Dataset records
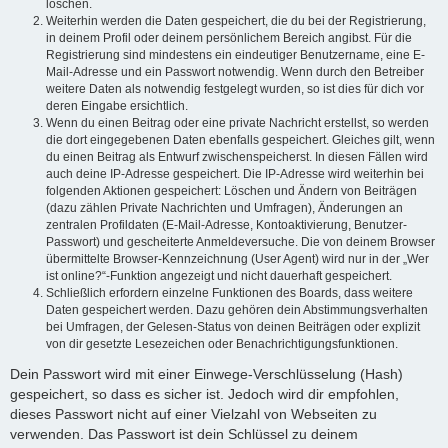
löschen.
Weiterhin werden die Daten gespeichert, die du bei der Registrierung,
in deinem Profil oder deinem persönlichem Bereich angibst. Für die
Registrierung sind mindestens ein eindeutiger Benutzername, eine E-
Mail-Adresse und ein Passwort notwendig. Wenn durch den Betreiber
weitere Daten als notwendig festgelegt wurden, so ist dies für dich vor
deren Eingabe ersichtlich.
Wenn du einen Beitrag oder eine private Nachricht erstellst, so werden
die dort eingegebenen Daten ebenfalls gespeichert. Gleiches gilt, wenn
du einen Beitrag als Entwurf zwischenspeicherst. In diesen Fällen wird
auch deine IP-Adresse gespeichert. Die IP-Adresse wird weiterhin bei
folgenden Aktionen gespeichert: Löschen und Ändern von Beiträgen
(dazu zählen Private Nachrichten und Umfragen), Änderungen an
zentralen Profildaten (E-Mail-Adresse, Kontoaktivierung, Benutzer-
Passwort) und gescheiterte Anmeldeversuche. Die von deinem Browser
übermittelte Browser-Kennzeichnung (User Agent) wird nur in der „Wer
ist online?“-Funktion angezeigt und nicht dauerhaft gespeichert.
Schließlich erfordern einzelne Funktionen des Boards, dass weitere
Daten gespeichert werden. Dazu gehören dein Abstimmungsverhalten
bei Umfragen, der Gelesen-Status von deinen Beiträgen oder explizit
von dir gesetzte Lesezeichen oder Benachrichtigungsfunktionen.
Dein Passwort wird mit einer Einwege-Verschlüsselung (Hash)
gespeichert, so dass es sicher ist. Jedoch wird dir empfohlen,
dieses Passwort nicht auf einer Vielzahl von Webseiten zu
verwenden. Das Passwort ist dein Schlüssel zu deinem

How to complete this task = All of the data must be given again exactly, without the pictures.

Output of the exercise =
löschen.
Weiterhin werden die Daten gespeichert, die du bei der Registrierung,
in deinem Profil oder deinem persönlichem Bereich angibst. Für die
Registrierung sind mindestens ein eindeutiger Benutzername, eine E-
Mail-Adresse und ein Passwort notwendig. Wenn durch den Betreiber
weitere Daten als notwendig festgelegt wurden, so ist dies für dich vor
deren Eingabe ersichtlich.
Wenn du einen Beitrag oder eine private Nachricht erstellst, so werden
die dort eingegebenen Daten ebenfalls gespeichert. Gleiches gilt, wenn
du einen Beitrag als Entwurf zwischenspeicherst. In diesen Fällen wird
auch deine IP-Adresse gespeichert. Die IP-Adresse wird weiterhin bei
folgenden Aktionen gespeichert: Löschen und Ändern von Beiträgen
(dazu zählen Private Nachrichten und Umfragen), Änderungen an
zentralen Profildaten (E-Mail-Adresse, Kontoaktivierung, Benutzer-
Passwort) und gescheiterte Anmeldeversuche. Die von deinem Browser
übermittelte Browser-Kennzeichnung (User Agent) wird nur in der „Wer
ist online?“-Funktion angezeigt und nicht dauerhaft gespeichert.
Schließlich erfordern einzelne Funktionen des Boards, dass weitere
Daten gespeichert werden. Dazu gehören dein Abstimmungsverhalten
bei Umfragen, der Gelesen-Status von deinen Beiträgen oder explizit
von dir gesetzte Lesezeichen oder Benachrichtigungsfunktionen.
Dein Passwort wird mit einer Einwege-Verschlüsselung (Hash)
gespeichert, so dass es sicher ist. Jedoch wird dir empfohlen,
dieses Passwort nicht auf einer Vielzahl von Webseiten zu
verwenden. Das Passwort ist dein Schlüssel zu deinem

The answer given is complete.